Veja, Adê, que desagradável pode ser conversar sobre poesia em público: já um mal educado me cutucou com o cotovelo achando que as palavras sarcásticas há pouco ditas são minhas... quem dera, são do grande poeta, que não está aqui para levar cotoveladas de gente fanática e ruim de verso e mais ainda de riso.

Agora, que o poeta está a afirmar ser o Maestro um mal regente, ah, isso sou eu quem digo, pois a lógica elementar permite, pelo elementar mecanismo dedutivo: tivera Ele acertado o movimento final, o Allegro Vivace – não o inicial, o Fiat, pois este, Andante, acertou em cheio – não haveria necessidade dos Dez Mandamentos, insinuados no versos da estrofe aí de cima.

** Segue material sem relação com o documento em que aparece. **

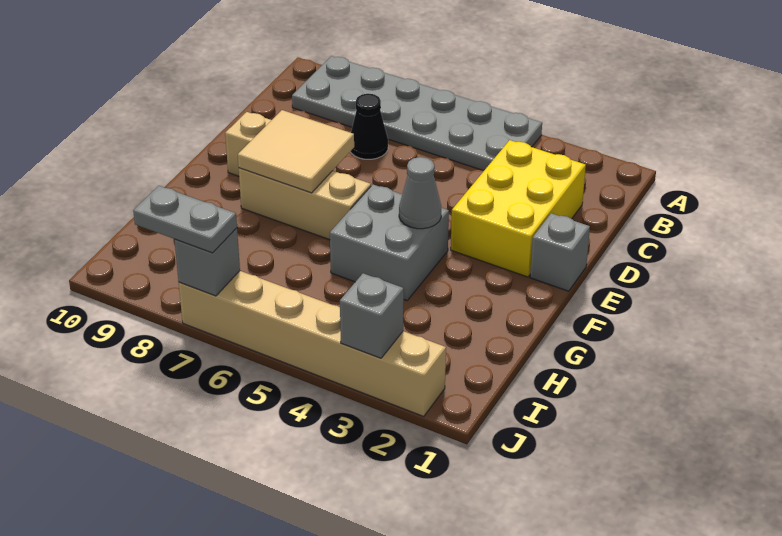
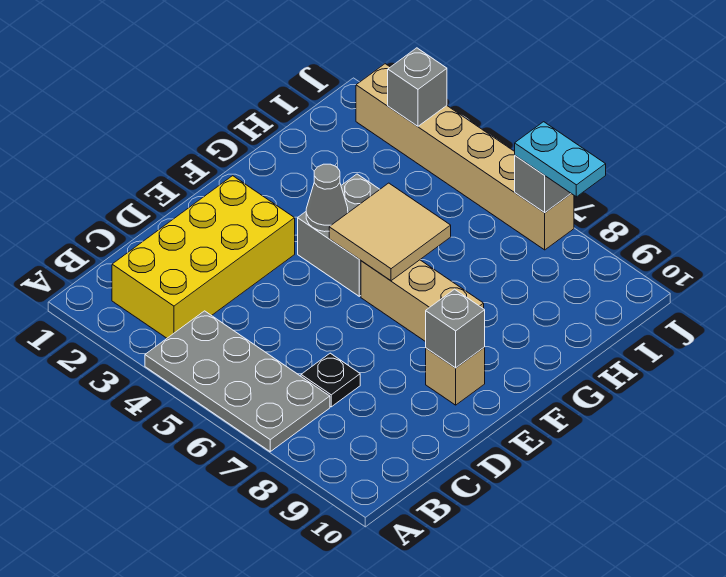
grey 2x6 plate [292,56,542,171] -> grey 2x4 plate [145,311,330,451]
yellow 2x3 brick [451,140,586,277] -> yellow 2x4 brick [112,176,295,338]
black 1x1 cone [350,94,388,159] -> black 1x1 plate [301,353,360,407]
grey 1x1 brick [530,213,590,291] -> grey 1x1 brick moved to [426,289,485,368]
tan 2x2 tile [238,110,354,193] -> tan 2x2 tile moved to [329,183,451,281]
grey 1x2 plate [133,186,237,253] -> cyan 1x2 plate [515,122,606,197]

Bem, Adê, levei outra cotovelada, já não pelo que disse o poeta, mas agora pelo que disse eu. Não sei se contribui com suas dúvidas, que, espero, só tenham aumentado com este meu artigo, santo em ironia e dolorido nas costelas, às quais talvez uma falte, a não ser que Adão não seja mesmo mãe de Eva, do que sempre desconfiei por princípio filosófico cético, que se bem não faz, nunca soube que mal fizesse. De todo modo, não sou a pessoa mais bem informada do mundo.

FONTE: Vinicius de Moraes. Antologia Poética. Companhia das Letras, 2009.